Recast the lines from the start of the items through the line containing "Several common programming" as a numbered list, leaving out blank lines.

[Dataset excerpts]
%%

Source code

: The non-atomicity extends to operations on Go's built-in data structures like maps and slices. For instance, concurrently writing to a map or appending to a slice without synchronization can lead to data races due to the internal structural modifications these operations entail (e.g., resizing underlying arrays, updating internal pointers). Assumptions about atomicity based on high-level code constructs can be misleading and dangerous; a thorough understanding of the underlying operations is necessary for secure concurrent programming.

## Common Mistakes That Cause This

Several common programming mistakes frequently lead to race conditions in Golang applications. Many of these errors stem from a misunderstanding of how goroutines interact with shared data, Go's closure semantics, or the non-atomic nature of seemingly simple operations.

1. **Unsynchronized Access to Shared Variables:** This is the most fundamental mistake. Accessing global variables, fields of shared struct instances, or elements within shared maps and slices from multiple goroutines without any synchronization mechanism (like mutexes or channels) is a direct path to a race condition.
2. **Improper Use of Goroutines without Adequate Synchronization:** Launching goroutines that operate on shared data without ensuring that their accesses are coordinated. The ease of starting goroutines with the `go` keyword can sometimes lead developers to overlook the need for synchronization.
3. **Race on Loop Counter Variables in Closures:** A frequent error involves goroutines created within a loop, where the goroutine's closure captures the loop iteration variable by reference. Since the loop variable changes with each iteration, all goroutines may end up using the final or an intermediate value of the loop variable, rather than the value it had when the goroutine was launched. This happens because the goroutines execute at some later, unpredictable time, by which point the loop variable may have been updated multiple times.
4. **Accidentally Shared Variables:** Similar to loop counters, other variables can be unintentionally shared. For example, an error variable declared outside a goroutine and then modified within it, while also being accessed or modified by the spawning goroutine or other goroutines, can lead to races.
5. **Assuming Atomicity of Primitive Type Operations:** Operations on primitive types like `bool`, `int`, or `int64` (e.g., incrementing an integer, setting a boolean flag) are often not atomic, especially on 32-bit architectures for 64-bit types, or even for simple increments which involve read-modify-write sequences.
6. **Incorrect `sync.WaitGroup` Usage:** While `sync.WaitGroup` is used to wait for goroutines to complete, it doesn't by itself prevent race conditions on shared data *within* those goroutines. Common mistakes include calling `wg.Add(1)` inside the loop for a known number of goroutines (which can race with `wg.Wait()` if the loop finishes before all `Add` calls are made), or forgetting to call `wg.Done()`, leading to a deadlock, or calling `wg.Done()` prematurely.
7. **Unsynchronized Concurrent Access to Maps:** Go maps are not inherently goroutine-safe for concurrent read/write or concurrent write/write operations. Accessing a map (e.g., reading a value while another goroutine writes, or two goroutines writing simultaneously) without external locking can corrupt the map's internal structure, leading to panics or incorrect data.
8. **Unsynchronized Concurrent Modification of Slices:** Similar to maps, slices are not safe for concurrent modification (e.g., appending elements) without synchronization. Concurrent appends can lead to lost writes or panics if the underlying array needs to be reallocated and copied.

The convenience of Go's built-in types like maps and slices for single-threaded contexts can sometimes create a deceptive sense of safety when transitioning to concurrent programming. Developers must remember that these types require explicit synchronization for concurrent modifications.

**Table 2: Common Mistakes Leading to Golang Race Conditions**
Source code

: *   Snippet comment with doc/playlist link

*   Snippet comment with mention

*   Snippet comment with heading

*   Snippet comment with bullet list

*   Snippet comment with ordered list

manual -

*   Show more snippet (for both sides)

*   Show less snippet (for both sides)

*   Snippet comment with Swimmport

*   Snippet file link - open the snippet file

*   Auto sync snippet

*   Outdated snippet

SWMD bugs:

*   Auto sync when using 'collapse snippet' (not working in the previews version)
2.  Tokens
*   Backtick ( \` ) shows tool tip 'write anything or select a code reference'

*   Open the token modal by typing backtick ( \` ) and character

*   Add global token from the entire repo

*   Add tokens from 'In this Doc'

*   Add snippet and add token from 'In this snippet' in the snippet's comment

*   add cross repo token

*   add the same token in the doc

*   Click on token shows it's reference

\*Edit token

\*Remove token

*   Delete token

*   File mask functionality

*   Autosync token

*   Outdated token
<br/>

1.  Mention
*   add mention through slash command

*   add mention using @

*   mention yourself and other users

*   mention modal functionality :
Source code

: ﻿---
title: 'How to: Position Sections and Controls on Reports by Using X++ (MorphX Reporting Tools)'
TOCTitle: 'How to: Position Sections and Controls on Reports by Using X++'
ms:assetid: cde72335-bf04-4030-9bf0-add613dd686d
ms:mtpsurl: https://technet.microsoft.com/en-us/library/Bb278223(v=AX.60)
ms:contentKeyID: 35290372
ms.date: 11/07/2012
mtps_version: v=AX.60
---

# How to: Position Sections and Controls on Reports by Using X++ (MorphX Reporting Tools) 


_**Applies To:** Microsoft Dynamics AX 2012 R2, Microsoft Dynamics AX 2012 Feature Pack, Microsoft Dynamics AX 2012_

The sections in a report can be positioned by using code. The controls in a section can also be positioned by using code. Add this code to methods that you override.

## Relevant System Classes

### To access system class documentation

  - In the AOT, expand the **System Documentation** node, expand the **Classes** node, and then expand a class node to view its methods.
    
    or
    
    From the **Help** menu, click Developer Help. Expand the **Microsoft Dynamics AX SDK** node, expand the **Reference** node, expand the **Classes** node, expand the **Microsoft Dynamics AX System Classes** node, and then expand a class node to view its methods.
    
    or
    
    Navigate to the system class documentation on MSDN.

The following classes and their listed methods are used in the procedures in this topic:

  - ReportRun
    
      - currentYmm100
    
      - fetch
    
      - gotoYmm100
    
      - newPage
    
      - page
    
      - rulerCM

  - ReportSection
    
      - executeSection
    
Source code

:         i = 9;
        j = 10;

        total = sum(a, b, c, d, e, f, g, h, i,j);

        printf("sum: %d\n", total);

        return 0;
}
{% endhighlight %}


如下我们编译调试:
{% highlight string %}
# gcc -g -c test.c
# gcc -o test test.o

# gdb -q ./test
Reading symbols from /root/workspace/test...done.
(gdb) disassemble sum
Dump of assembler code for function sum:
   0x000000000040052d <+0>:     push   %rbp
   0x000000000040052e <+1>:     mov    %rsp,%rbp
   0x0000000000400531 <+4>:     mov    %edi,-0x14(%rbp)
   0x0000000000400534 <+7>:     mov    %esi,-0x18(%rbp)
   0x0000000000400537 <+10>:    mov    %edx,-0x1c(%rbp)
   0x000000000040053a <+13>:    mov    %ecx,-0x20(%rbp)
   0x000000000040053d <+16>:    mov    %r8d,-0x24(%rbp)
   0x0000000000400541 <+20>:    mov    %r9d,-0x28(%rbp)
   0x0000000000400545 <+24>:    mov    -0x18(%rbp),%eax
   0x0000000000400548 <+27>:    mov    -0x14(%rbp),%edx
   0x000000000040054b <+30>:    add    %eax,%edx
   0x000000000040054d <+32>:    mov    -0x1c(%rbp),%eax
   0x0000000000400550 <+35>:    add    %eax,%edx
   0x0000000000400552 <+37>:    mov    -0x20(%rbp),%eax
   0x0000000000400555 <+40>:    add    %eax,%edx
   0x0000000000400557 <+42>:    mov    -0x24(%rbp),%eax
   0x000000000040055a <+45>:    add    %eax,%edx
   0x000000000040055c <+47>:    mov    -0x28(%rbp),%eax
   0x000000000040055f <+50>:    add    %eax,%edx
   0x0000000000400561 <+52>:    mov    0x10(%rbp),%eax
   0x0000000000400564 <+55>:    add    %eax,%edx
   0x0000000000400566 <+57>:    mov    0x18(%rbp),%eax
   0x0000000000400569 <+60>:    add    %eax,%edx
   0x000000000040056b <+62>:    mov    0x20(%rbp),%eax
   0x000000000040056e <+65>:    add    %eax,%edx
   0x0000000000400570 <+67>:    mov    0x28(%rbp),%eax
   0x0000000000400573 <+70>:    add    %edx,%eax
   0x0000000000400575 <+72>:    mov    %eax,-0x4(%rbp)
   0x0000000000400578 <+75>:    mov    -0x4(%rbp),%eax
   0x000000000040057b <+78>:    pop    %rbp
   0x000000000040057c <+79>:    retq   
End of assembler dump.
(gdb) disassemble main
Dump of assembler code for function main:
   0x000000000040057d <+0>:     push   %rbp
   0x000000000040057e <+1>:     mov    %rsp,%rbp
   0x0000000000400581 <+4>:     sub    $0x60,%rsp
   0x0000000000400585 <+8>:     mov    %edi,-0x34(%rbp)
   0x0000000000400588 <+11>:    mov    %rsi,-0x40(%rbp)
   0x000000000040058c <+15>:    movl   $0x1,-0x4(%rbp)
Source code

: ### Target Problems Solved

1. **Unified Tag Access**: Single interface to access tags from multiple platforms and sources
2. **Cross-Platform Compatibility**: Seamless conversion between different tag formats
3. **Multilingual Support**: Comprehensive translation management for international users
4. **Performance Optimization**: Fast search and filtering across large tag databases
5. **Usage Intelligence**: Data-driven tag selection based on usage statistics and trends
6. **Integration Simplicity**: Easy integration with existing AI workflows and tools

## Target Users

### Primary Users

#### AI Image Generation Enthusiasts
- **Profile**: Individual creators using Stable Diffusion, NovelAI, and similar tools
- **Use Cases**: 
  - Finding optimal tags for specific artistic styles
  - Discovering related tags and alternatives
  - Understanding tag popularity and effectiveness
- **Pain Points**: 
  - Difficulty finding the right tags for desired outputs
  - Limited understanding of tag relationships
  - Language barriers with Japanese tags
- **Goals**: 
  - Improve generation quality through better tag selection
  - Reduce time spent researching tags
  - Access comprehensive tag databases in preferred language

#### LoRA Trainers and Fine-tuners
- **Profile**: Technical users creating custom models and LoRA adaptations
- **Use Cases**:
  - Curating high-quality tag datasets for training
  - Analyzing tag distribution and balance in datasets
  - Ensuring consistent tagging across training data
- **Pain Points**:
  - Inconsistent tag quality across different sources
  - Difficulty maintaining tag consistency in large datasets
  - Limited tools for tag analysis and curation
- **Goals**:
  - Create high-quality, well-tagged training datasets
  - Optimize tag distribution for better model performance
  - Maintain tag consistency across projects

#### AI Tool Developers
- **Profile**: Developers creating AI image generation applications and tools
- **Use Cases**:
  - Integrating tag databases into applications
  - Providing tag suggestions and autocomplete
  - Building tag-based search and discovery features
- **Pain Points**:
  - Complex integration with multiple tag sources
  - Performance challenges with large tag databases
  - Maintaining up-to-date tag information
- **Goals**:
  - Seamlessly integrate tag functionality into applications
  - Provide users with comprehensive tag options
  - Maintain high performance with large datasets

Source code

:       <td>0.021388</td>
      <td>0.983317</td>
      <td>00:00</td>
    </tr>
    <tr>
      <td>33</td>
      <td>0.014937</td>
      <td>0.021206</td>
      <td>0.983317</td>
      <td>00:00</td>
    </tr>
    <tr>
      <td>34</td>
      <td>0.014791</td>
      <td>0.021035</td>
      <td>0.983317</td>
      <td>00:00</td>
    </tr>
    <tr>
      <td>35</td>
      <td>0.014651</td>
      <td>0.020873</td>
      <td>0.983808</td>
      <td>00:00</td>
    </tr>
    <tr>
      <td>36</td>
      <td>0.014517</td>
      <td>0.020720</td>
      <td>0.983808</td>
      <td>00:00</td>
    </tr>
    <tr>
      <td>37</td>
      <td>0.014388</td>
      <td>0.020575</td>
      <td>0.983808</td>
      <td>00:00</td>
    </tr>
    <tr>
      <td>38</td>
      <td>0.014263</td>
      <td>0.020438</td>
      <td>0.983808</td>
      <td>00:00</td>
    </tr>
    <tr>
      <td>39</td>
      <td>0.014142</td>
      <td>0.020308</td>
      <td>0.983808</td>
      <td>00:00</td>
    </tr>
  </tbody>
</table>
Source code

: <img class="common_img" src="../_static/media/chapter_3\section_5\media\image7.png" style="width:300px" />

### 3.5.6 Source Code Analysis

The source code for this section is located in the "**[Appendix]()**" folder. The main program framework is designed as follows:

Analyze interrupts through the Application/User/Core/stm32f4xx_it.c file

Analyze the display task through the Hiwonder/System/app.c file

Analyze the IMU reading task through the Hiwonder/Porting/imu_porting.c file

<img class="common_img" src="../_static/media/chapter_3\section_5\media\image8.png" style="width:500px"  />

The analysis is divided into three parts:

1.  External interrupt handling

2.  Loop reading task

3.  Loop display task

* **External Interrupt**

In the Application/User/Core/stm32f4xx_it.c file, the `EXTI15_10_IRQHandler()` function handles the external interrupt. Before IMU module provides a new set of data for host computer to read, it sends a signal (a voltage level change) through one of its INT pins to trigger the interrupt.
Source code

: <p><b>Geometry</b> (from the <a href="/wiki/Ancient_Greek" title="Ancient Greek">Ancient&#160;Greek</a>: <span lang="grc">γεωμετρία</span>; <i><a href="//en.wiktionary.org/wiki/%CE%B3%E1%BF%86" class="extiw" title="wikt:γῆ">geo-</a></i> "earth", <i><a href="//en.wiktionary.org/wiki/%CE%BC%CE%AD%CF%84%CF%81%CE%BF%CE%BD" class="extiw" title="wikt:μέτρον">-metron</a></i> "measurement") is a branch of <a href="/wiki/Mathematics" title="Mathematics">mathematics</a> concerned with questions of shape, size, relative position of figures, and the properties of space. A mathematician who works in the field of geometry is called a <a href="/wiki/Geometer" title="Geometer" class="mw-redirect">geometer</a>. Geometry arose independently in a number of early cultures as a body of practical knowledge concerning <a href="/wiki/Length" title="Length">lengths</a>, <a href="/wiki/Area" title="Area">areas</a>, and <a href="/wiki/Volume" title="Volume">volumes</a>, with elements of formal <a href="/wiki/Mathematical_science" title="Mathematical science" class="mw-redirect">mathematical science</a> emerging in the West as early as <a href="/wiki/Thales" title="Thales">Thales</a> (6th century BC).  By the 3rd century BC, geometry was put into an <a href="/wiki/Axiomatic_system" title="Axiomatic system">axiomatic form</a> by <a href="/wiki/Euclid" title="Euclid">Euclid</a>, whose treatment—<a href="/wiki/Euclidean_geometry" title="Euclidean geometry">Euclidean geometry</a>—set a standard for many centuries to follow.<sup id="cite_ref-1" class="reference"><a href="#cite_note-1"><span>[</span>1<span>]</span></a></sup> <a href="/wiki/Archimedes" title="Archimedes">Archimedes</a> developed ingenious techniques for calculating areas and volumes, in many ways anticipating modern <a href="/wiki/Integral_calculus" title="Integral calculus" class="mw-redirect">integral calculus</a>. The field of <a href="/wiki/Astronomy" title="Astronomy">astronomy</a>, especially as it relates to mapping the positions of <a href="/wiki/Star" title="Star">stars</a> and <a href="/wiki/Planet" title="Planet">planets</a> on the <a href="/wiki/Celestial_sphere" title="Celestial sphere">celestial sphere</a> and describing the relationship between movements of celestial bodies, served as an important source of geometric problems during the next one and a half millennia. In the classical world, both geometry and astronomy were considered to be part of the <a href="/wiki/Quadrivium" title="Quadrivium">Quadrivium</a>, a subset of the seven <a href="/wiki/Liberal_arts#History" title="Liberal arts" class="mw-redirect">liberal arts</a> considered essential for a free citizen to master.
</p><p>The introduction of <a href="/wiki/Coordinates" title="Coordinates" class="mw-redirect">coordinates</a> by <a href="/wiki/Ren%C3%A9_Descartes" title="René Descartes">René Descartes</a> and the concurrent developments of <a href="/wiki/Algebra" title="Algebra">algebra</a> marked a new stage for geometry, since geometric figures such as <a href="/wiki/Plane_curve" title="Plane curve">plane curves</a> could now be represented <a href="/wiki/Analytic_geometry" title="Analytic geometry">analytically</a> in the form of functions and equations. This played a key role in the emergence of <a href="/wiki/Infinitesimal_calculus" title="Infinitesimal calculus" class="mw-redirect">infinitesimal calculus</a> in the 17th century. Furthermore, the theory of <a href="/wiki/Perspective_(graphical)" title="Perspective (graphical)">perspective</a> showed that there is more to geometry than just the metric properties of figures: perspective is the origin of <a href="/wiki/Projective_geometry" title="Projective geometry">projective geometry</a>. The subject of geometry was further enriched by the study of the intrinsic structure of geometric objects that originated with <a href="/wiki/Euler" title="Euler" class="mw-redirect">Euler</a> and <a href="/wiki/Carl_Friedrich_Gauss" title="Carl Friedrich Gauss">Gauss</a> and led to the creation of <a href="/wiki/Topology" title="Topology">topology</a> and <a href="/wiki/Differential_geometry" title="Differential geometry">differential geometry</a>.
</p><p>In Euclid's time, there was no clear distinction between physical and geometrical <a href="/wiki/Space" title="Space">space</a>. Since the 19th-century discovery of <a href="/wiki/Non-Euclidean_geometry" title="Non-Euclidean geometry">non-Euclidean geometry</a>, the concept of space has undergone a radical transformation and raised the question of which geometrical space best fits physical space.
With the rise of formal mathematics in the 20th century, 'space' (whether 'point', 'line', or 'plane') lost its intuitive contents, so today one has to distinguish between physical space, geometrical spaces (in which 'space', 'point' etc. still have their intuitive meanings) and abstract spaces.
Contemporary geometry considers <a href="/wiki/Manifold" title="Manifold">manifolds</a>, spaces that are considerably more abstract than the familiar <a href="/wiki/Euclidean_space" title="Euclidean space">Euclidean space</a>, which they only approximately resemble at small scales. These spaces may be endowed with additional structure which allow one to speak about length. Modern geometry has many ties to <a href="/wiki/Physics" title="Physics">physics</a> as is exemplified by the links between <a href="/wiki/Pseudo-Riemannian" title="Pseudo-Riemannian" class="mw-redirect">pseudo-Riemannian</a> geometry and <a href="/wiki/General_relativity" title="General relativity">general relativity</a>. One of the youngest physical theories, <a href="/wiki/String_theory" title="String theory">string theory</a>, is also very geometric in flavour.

%%

> EXERCISE ANSWER
1. Source code
2. : The non-atomicity extends to operations on Go's built-in data structures like maps and slices. For instance, concurrently writing to a map or appending to a slice without synchronization can lead to data races due to the internal structural modifications these operations entail (e.g., resizing underlying arrays, updating internal pointers). Assumptions about atomicity based on high-level code constructs can be misleading and dangerous; a thorough understanding of the underlying operations is necessary for secure concurrent programming.
3. ## Common Mistakes That Cause This
4. Several common programming mistakes frequently lead to race conditions in Golang applications. Many of these errors stem from a misunderstanding of how goroutines interact with shared data, Go's closure semantics, or the non-atomic nature of seemingly simple operations.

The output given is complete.